AIM OF THE EXERCISE =>
Among the records below, find the line that has "entrepreneur"; from there, give the lines again exactly, and stop after the line that has "Бестселлеры".

Page-level text extractions
——————
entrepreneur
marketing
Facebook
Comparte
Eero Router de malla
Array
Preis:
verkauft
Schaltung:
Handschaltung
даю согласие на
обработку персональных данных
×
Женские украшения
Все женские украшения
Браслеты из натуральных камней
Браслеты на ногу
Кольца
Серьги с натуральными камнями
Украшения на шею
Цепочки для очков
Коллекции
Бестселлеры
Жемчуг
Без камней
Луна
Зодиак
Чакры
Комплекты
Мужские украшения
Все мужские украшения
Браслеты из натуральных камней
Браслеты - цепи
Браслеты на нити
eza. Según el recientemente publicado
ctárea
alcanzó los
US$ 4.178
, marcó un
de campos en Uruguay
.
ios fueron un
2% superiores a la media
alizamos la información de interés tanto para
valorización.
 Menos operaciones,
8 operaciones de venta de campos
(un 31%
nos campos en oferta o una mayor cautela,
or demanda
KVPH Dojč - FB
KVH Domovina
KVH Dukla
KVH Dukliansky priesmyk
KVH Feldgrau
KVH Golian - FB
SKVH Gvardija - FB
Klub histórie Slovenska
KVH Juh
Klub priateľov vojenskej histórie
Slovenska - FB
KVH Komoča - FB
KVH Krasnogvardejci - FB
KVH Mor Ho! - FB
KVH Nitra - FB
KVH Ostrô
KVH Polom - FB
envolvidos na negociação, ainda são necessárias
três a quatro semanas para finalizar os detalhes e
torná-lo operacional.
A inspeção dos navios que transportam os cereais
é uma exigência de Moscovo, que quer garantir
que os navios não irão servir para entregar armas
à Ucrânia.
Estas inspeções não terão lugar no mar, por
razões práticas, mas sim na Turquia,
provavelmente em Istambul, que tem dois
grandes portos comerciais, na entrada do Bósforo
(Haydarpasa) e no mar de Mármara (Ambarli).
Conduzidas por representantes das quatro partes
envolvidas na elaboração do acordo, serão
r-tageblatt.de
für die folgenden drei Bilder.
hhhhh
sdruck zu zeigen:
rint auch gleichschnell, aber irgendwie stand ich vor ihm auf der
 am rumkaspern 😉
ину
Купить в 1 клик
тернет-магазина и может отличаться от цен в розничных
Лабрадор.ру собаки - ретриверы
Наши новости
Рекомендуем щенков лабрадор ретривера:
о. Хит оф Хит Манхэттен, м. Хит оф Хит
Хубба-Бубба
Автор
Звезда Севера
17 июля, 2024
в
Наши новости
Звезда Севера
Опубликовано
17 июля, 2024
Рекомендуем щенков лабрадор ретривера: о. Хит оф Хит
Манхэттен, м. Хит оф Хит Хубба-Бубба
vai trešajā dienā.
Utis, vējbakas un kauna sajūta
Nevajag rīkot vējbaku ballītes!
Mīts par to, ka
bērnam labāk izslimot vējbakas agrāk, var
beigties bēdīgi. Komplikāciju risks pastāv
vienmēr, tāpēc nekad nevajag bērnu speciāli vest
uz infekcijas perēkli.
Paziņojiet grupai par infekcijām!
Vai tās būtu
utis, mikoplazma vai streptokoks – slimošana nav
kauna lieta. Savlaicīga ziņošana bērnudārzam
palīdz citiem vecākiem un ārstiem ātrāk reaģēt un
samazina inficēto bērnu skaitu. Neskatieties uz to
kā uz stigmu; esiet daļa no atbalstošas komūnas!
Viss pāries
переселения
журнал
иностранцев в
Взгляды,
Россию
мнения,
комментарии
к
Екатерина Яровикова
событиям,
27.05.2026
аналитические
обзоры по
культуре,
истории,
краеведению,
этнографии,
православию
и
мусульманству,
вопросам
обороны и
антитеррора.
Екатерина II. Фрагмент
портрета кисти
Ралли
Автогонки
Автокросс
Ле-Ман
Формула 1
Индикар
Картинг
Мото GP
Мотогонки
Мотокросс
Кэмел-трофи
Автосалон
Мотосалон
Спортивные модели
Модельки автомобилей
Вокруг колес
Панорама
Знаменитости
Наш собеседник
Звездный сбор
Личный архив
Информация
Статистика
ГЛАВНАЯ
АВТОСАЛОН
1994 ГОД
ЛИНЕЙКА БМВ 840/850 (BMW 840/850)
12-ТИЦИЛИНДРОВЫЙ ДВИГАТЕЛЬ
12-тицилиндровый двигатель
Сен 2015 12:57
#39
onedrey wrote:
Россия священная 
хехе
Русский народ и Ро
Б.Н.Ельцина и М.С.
——————
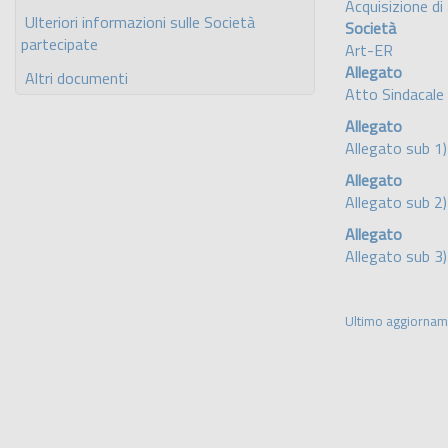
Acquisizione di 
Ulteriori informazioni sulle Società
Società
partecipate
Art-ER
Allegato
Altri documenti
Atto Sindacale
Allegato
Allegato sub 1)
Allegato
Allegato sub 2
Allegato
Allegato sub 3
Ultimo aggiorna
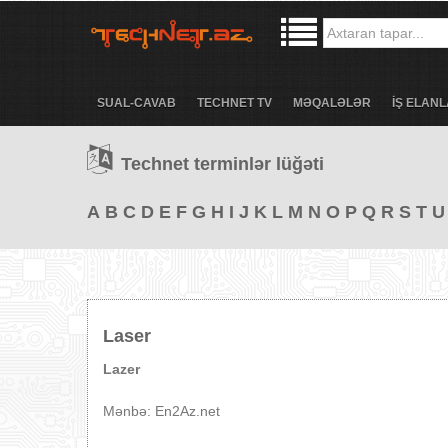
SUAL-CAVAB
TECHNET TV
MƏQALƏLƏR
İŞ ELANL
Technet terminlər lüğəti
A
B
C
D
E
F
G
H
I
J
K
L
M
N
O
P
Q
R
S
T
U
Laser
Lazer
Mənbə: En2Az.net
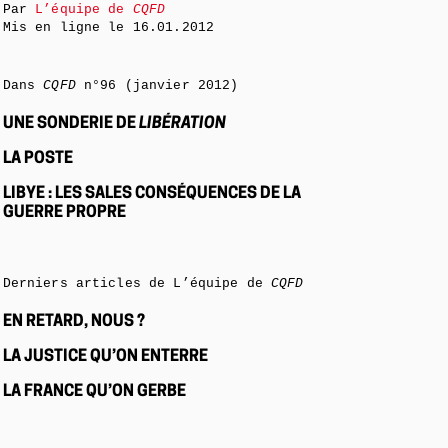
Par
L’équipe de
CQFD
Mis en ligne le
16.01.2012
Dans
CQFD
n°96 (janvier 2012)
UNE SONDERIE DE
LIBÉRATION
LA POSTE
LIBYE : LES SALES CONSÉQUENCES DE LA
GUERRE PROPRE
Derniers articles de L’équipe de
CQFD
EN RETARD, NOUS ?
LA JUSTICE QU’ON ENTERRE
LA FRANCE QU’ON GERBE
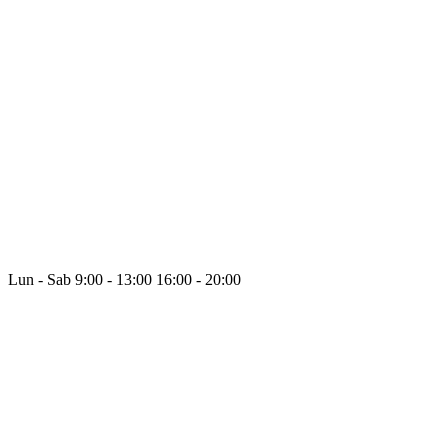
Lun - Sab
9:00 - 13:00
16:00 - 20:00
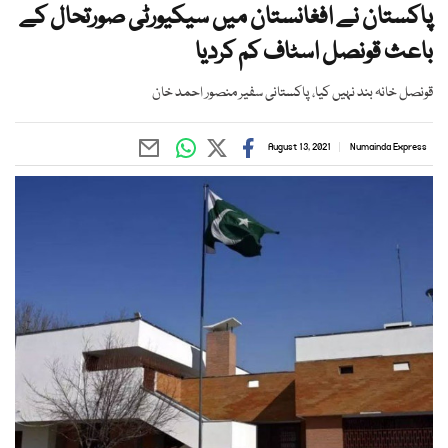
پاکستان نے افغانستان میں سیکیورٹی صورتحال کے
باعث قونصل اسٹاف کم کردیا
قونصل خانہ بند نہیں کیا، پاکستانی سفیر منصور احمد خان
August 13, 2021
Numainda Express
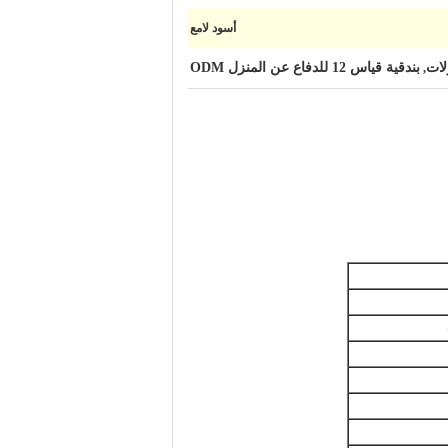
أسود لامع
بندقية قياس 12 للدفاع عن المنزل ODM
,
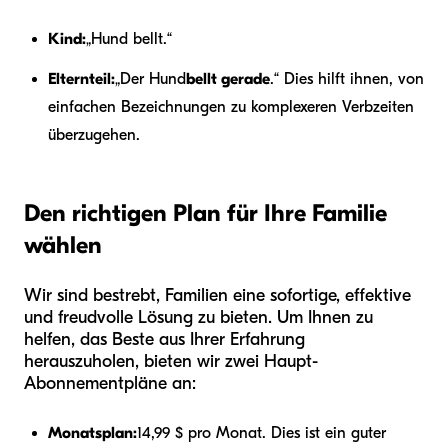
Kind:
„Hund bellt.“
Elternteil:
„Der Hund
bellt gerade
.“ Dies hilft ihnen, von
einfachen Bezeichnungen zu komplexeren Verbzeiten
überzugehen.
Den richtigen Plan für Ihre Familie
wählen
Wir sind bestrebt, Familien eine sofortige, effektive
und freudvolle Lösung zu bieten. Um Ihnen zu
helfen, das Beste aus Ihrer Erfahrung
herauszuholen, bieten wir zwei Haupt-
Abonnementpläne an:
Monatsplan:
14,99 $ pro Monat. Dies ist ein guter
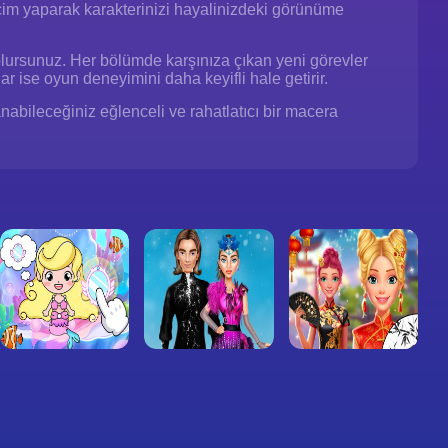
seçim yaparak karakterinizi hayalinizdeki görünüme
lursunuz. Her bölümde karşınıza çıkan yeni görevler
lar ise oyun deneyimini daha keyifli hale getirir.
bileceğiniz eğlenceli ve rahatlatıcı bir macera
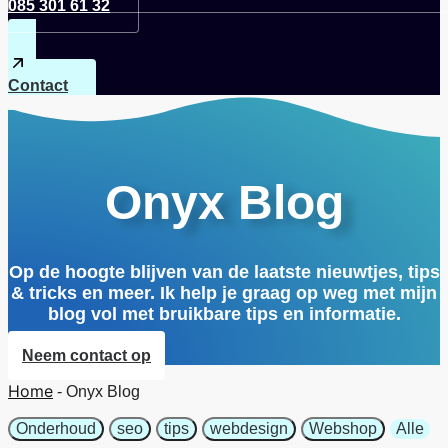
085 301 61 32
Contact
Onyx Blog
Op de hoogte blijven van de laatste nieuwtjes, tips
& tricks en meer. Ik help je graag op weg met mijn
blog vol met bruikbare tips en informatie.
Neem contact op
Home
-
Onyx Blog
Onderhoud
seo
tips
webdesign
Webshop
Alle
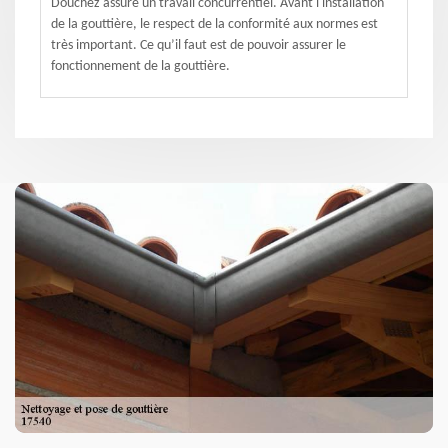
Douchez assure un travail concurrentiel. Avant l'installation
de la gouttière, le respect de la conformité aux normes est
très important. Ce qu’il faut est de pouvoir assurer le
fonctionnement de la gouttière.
——————
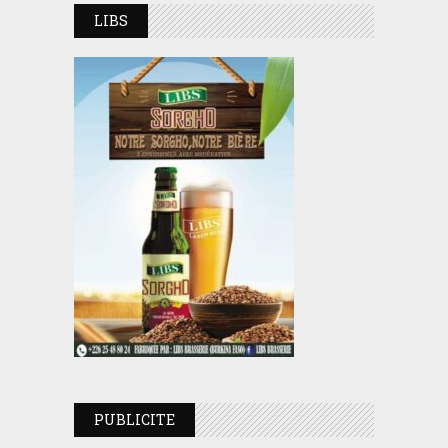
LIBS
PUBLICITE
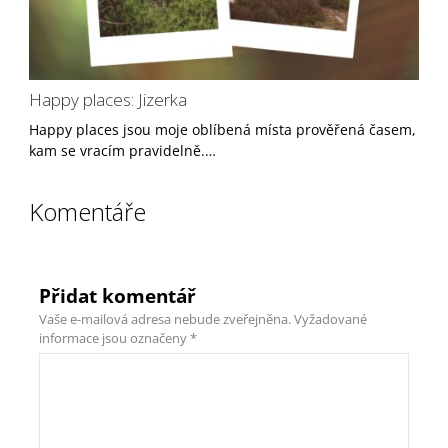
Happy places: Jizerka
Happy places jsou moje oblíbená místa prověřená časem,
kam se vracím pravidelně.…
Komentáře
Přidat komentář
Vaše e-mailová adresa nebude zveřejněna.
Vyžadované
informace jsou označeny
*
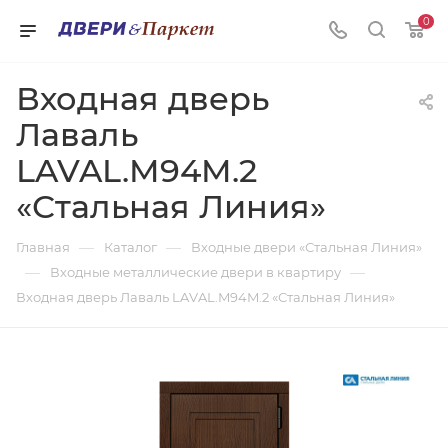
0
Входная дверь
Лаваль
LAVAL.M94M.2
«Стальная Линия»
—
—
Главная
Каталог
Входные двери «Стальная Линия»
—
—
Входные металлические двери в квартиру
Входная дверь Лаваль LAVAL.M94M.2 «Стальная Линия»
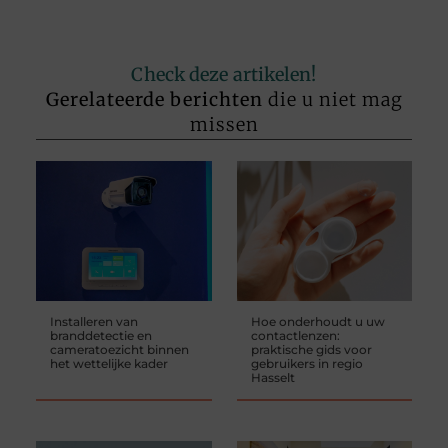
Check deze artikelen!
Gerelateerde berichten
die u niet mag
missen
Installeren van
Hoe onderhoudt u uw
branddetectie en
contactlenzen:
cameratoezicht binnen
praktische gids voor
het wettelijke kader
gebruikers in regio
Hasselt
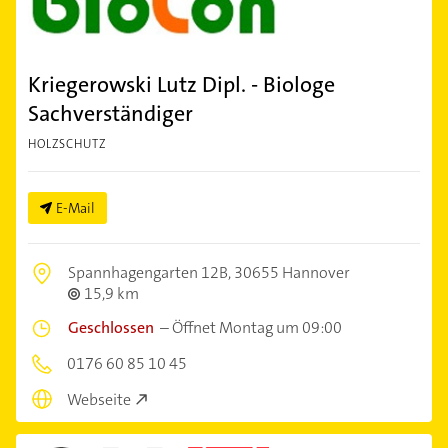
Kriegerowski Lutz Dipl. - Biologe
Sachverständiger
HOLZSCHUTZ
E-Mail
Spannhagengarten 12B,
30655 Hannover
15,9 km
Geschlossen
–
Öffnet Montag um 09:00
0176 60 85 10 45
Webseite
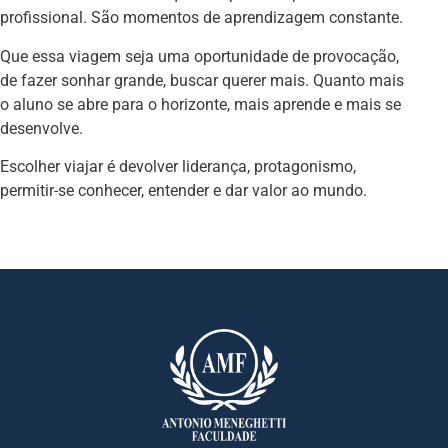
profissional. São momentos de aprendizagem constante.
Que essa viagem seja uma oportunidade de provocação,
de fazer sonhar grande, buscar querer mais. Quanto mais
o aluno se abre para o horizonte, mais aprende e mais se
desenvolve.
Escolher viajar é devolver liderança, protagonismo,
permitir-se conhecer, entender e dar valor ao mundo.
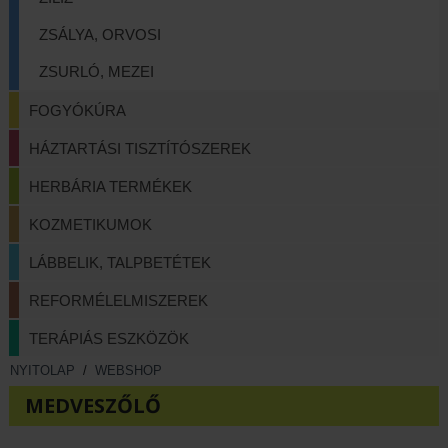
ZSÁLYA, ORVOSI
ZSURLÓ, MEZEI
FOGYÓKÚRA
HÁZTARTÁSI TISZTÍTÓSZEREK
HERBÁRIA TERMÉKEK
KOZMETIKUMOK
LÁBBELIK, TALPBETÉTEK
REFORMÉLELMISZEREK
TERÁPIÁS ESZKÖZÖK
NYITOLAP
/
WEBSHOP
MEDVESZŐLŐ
——————
EXERCISE SOLUTION =>
entrepreneur
marketing
Facebook
Comparte
Eero Router de malla
Array
Preis:
verkauft
Schaltung:
Handschaltung
даю согласие на
обработку персональных данных
×
Женские украшения
Все женские украшения
Браслеты из натуральных камней
Браслеты на ногу
Кольца
Серьги с натуральными камнями
Украшения на шею
Цепочки для очков
Коллекции
Бестселлеры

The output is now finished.